## Objective:
Rewrite the lines of the material from its beginning through the line containing "The second photo", inclusive, swapping "developed" for "processed" and leaving all else unchanged. Omit the pictures from your answer.

## START Raw data

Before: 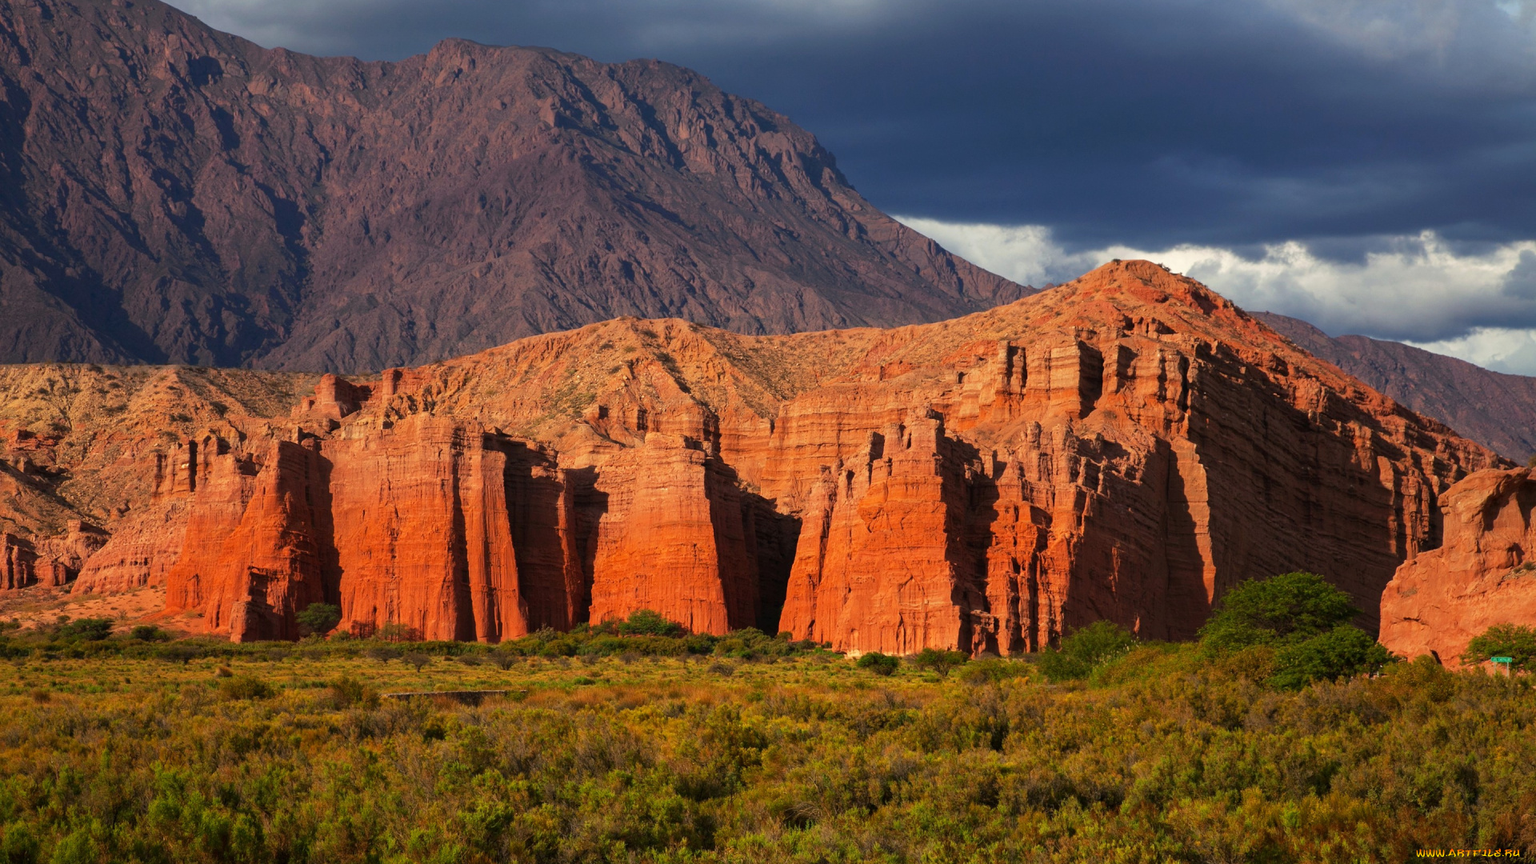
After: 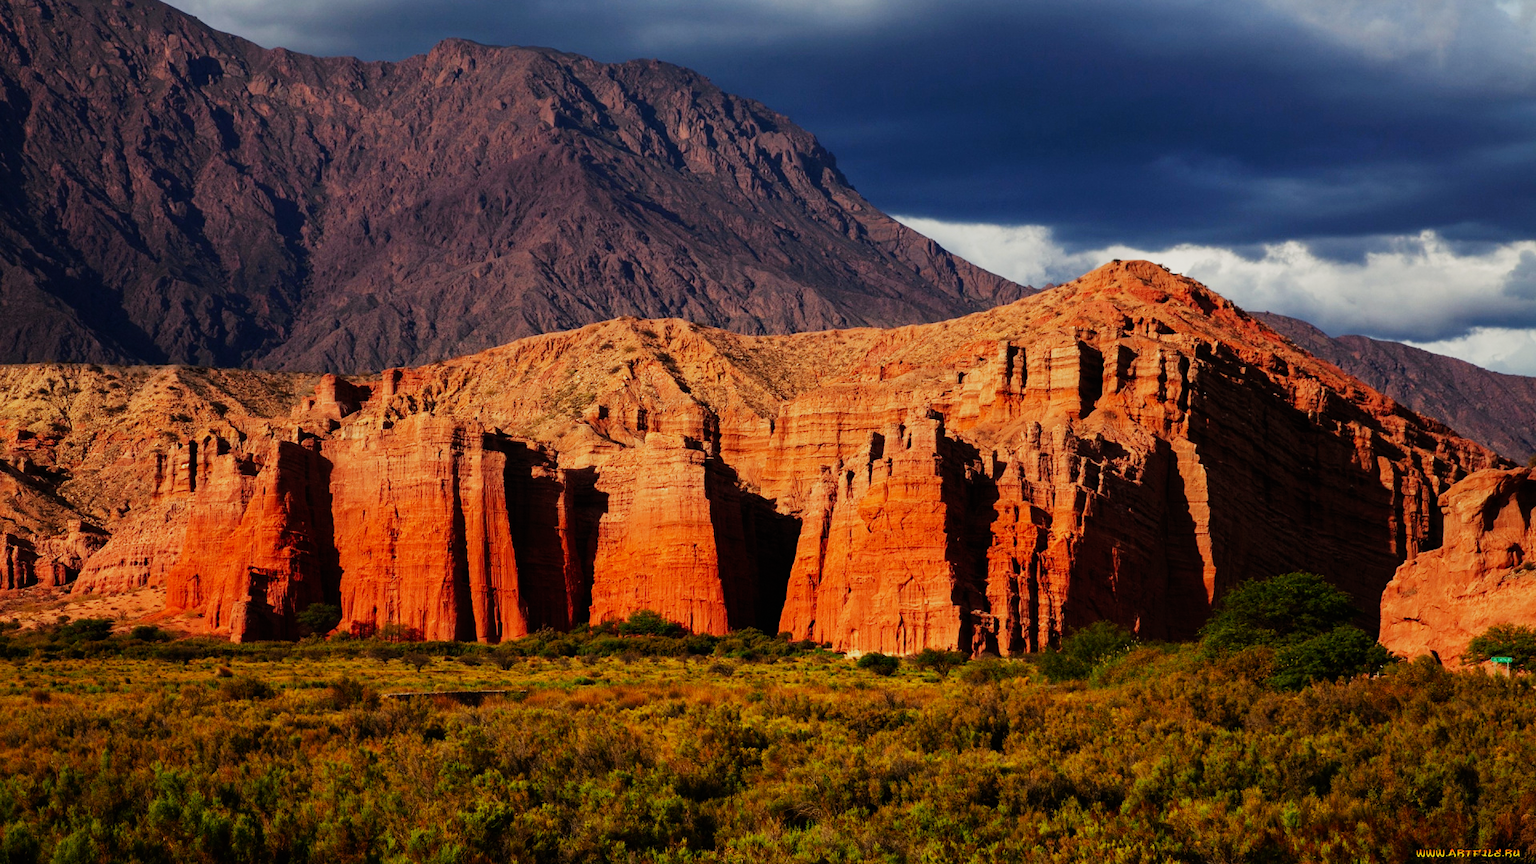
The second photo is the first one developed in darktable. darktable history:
sigmoid: contrast 1.8, skew -0.2, preserve hue 0%, red attenuation 0.1, red rotation 0.035, green attenuation 0.1, green rotation -0.017, blue attenuation 0.15, blue rotation -0.052, base primaries Rec2020
grain: coarseness 0.81 ISO, strength 1.34%, mid-tones bias 0%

## END Raw data

## Task response:
Before: 
After: 
The second photo is the first one processed in darktable. darktable history:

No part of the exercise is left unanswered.